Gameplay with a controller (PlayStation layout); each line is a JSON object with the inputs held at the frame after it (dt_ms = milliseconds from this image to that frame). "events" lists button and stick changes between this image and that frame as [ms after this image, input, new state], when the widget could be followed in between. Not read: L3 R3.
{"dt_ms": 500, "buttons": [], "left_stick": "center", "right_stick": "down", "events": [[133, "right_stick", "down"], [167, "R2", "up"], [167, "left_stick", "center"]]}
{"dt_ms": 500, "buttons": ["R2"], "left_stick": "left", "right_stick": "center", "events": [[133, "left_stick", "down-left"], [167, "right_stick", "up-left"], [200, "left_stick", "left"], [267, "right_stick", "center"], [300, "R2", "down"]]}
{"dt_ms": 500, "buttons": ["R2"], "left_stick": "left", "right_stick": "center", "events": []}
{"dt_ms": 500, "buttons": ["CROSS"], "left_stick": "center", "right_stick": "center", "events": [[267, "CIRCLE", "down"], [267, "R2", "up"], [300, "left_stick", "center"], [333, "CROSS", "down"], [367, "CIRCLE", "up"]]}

════════

Pull every line containing the word "down" out of the entries above.

■ Solution for this exercise ■
{"dt_ms": 500, "buttons": [], "left_stick": "center", "right_stick": "down", "events": [[133, "right_stick", "down"], [167, "R2", "up"], [167, "left_stick", "center"]]}
{"dt_ms": 500, "buttons": ["R2"], "left_stick": "left", "right_stick": "center", "events": [[133, "left_stick", "down-left"], [167, "right_stick", "up-left"], [200, "left_stick", "left"], [267, "right_stick", "center"], [300, "R2", "down"]]}
{"dt_ms": 500, "buttons": ["CROSS"], "left_stick": "center", "right_stick": "center", "events": [[267, "CIRCLE", "down"], [267, "R2", "up"], [300, "left_stick", "center"], [333, "CROSS", "down"], [367, "CIRCLE", "up"]]}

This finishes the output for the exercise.